STATED GOAL: Reproduce, character for character, everything from the start of the items below down to and including the line that contains "литературе Традиции: Традиции -> Случайно".

INPUT FOR THIS TASK:
◇ ◇ ◇

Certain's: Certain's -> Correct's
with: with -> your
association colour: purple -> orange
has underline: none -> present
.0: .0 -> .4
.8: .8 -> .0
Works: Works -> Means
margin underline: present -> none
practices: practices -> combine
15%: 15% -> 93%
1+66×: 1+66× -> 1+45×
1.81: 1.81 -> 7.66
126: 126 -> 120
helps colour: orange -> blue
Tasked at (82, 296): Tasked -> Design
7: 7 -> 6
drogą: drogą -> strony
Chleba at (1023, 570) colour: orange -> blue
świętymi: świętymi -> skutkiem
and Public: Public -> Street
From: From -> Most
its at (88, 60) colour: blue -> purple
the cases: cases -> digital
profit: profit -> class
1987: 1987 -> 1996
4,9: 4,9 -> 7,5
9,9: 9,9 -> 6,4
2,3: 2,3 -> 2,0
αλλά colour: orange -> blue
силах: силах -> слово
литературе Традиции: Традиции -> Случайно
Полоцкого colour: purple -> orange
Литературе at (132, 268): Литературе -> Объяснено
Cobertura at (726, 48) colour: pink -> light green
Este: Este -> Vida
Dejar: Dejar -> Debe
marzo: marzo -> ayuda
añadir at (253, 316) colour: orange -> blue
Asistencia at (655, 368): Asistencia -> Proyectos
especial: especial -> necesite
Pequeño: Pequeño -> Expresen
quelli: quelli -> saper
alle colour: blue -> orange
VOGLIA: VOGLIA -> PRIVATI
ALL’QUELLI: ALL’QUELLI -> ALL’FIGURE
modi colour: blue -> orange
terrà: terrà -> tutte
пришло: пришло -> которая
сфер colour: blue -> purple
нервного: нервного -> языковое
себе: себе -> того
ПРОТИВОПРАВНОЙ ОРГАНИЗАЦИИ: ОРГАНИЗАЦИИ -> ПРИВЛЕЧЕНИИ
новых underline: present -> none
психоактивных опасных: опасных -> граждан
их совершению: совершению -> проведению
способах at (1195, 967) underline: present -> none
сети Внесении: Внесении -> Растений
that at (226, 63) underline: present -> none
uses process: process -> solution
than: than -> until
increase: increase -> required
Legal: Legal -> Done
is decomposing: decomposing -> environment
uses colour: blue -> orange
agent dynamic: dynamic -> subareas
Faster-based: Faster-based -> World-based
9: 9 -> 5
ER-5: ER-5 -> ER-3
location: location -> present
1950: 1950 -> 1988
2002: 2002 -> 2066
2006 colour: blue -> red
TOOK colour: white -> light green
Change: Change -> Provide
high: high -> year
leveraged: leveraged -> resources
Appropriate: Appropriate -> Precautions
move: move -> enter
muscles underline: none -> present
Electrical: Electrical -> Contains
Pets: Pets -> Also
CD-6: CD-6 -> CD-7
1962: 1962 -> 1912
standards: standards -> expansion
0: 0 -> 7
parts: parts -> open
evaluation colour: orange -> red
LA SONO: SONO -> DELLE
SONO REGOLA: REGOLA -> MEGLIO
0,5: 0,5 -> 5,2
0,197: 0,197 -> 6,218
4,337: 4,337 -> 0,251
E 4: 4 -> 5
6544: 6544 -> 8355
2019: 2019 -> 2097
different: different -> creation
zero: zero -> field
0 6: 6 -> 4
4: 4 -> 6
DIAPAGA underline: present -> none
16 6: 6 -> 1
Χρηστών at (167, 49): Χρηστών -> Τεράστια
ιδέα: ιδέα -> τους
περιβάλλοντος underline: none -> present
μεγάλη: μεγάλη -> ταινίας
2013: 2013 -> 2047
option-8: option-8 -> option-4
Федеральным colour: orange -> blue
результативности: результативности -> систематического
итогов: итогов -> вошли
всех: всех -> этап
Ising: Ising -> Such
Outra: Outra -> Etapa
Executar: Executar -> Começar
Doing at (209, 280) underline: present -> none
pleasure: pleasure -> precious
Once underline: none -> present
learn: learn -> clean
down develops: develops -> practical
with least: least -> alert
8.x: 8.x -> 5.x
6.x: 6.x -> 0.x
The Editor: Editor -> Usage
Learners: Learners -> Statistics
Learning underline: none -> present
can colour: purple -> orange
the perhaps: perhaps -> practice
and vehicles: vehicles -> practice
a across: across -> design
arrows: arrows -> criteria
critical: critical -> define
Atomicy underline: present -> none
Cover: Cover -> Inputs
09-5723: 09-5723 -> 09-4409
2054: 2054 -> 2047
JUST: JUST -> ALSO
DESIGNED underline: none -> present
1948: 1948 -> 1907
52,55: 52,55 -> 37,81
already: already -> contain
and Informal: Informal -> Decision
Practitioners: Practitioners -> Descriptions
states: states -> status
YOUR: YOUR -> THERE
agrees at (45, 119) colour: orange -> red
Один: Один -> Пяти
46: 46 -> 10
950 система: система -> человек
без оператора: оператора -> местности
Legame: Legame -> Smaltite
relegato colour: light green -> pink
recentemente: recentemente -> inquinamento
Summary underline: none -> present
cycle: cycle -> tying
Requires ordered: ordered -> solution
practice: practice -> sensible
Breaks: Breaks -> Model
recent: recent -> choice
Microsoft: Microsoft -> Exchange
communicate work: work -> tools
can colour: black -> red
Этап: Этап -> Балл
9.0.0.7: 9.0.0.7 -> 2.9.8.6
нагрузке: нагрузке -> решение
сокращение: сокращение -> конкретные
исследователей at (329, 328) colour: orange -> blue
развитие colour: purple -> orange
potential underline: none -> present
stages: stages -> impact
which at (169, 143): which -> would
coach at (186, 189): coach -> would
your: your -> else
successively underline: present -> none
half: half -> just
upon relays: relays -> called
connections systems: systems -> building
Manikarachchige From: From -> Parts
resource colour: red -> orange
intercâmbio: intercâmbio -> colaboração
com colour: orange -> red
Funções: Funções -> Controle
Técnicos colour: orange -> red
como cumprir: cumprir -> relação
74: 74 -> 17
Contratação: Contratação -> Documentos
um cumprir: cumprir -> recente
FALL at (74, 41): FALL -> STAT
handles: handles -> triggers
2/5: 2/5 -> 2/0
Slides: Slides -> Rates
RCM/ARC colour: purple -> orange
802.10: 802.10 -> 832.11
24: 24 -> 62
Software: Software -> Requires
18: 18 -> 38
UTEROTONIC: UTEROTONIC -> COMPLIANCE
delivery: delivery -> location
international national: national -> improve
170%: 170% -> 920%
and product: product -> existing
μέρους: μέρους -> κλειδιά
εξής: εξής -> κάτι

◇ ◇ ◇

REPLY:
Certain's: Certain's -> Correct's
with: with -> your
association colour: purple -> orange
has underline: none -> present
.0: .0 -> .4
.8: .8 -> .0
Works: Works -> Means
margin underline: present -> none
practices: practices -> combine
15%: 15% -> 93%
1+66×: 1+66× -> 1+45×
1.81: 1.81 -> 7.66
126: 126 -> 120
helps colour: orange -> blue
Tasked at (82, 296): Tasked -> Design
7: 7 -> 6
drogą: drogą -> strony
Chleba at (1023, 570) colour: orange -> blue
świętymi: świętymi -> skutkiem
and Public: Public -> Street
From: From -> Most
its at (88, 60) colour: blue -> purple
the cases: cases -> digital
profit: profit -> class
1987: 1987 -> 1996
4,9: 4,9 -> 7,5
9,9: 9,9 -> 6,4
2,3: 2,3 -> 2,0
αλλά colour: orange -> blue
силах: силах -> слово
литературе Традиции: Традиции -> Случайно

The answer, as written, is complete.